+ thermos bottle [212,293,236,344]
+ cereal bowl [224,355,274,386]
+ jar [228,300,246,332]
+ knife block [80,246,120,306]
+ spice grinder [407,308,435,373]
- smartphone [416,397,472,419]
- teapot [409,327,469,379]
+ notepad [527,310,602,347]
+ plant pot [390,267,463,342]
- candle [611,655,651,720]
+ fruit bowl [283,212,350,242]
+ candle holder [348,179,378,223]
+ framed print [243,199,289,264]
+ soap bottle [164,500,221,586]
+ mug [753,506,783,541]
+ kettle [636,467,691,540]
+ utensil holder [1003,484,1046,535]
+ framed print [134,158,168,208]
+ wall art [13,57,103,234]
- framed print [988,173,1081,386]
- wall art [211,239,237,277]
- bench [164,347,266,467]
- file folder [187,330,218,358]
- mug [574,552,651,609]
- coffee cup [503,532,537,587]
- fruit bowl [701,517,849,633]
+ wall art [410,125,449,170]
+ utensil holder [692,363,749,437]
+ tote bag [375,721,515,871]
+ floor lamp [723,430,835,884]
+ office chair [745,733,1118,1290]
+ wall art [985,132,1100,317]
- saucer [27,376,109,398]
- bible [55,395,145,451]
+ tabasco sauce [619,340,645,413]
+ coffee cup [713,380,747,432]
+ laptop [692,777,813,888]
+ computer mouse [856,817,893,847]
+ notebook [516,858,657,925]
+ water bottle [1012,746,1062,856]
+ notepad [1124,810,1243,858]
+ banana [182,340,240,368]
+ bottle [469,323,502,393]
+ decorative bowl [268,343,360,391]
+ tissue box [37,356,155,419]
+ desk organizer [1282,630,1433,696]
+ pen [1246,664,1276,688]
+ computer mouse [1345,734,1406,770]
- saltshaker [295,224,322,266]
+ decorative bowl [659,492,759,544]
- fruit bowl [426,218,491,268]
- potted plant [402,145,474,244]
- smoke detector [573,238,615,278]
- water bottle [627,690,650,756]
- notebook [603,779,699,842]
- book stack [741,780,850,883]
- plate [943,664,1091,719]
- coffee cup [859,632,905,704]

• **Assignment**
What the exercise asks for is the listing above, retyped in full.

• **Answer space**
+ thermos bottle [212,293,236,344]
+ cereal bowl [224,355,274,386]
+ jar [228,300,246,332]
+ knife block [80,246,120,306]
+ spice grinder [407,308,435,373]
- smartphone [416,397,472,419]
- teapot [409,327,469,379]
+ notepad [527,310,602,347]
+ plant pot [390,267,463,342]
- candle [611,655,651,720]
+ fruit bowl [283,212,350,242]
+ candle holder [348,179,378,223]
+ framed print [243,199,289,264]
+ soap bottle [164,500,221,586]
+ mug [753,506,783,541]
+ kettle [636,467,691,540]
+ utensil holder [1003,484,1046,535]
+ framed print [134,158,168,208]
+ wall art [13,57,103,234]
- framed print [988,173,1081,386]
- wall art [211,239,237,277]
- bench [164,347,266,467]
- file folder [187,330,218,358]
- mug [574,552,651,609]
- coffee cup [503,532,537,587]
- fruit bowl [701,517,849,633]
+ wall art [410,125,449,170]
+ utensil holder [692,363,749,437]
+ tote bag [375,721,515,871]
+ floor lamp [723,430,835,884]
+ office chair [745,733,1118,1290]
+ wall art [985,132,1100,317]
- saucer [27,376,109,398]
- bible [55,395,145,451]
+ tabasco sauce [619,340,645,413]
+ coffee cup [713,380,747,432]
+ laptop [692,777,813,888]
+ computer mouse [856,817,893,847]
+ notebook [516,858,657,925]
+ water bottle [1012,746,1062,856]
+ notepad [1124,810,1243,858]
+ banana [182,340,240,368]
+ bottle [469,323,502,393]
+ decorative bowl [268,343,360,391]
+ tissue box [37,356,155,419]
+ desk organizer [1282,630,1433,696]
+ pen [1246,664,1276,688]
+ computer mouse [1345,734,1406,770]
- saltshaker [295,224,322,266]
+ decorative bowl [659,492,759,544]
- fruit bowl [426,218,491,268]
- potted plant [402,145,474,244]
- smoke detector [573,238,615,278]
- water bottle [627,690,650,756]
- notebook [603,779,699,842]
- book stack [741,780,850,883]
- plate [943,664,1091,719]
- coffee cup [859,632,905,704]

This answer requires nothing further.